I've got to watch both types of people, those who waited and trusted the Lord to join them to another human being in due time but also those who went out seeking, dating and choosing their spouse on their own - Christians who while dating might have prayed for God's guidance here and there but never really considered His leadership in a serious way or even waited upon Him.
Several times I became a witness of how God brought together two people, often in the most fascinating and miraculous ways. People who trusted God's plans and timing while pouring their lives into their relationship with Him and then suddenly they found themselves divinely joined to another human being - where the connection wasn't initiated by them but by Him and where God spoke clearly to confirm that this relationship was of His making.
There is something different about these couples. Those for which Jesus wrote the script stand out like no other. And it's been those people who are so fascinated of God's leadership, who keep on telling how much more amazing it is than they ever dared to dream (even though they were quite the dreamers in the first place), those who can't believe it's actually true. It's not only them who are stunned by how much they fit and belong together - it's that even bystanders are impressed at the amazing work God has done here.

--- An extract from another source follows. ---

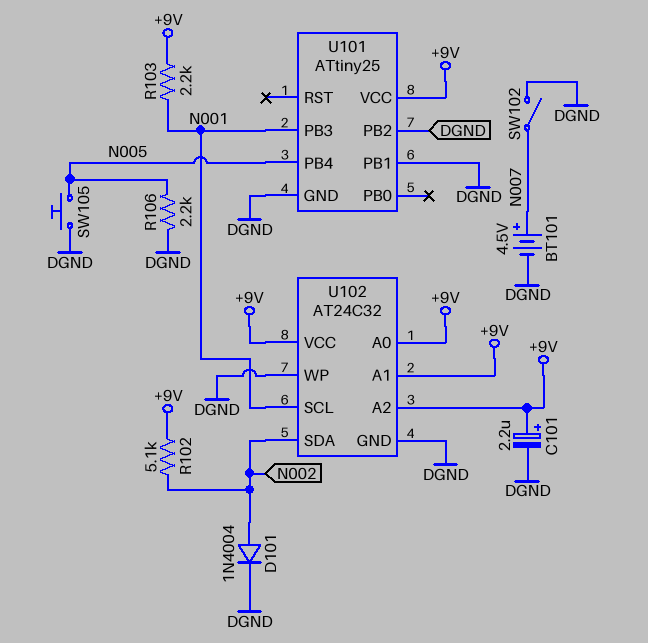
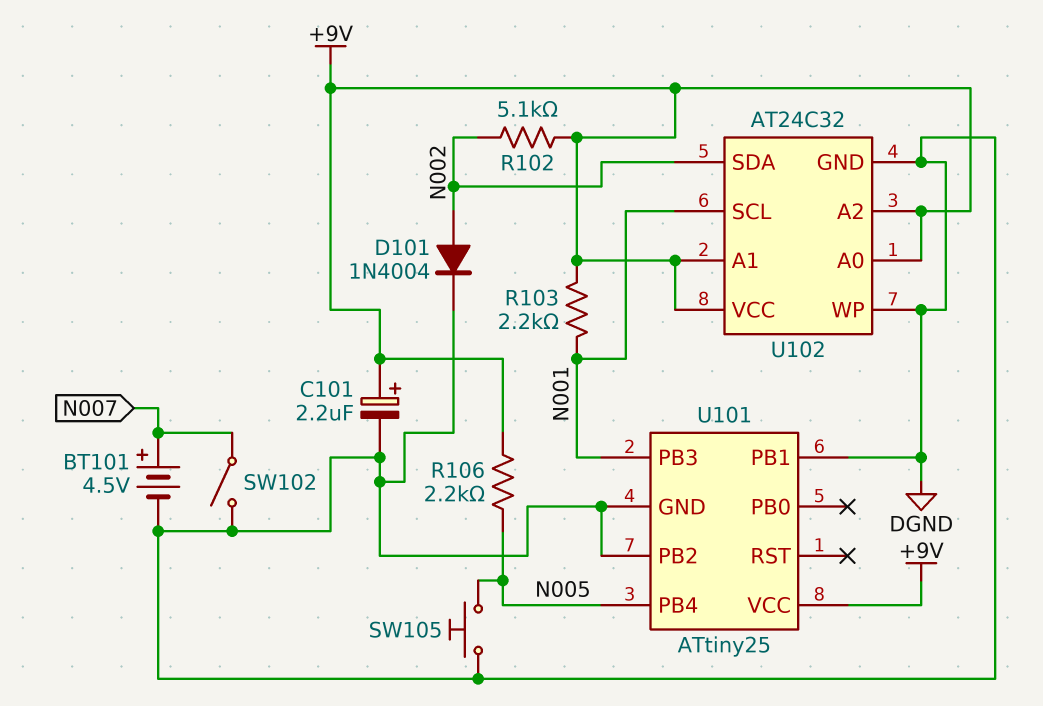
R106: 2.2k (DGND, N005) -> 2.2k (+9V, N005)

Those couples are living illustrations that the truths in this article aren't just naive idealism. Those things are actually happening around me and I get to watch it. God is joining people together, those that are meant to be together and it's the most fascinating, deepest, happiest and brightest relationships and marriages that I've seen. To me those couples are testimonies that it's more than worth the wait, that God doesn't fail to surprise those who wait on Him and that His choice is beyond compare. And although waiting may take longer than expected, why would I ever settle for less? My confidence and trust in Him will be greatly rewarded in due time.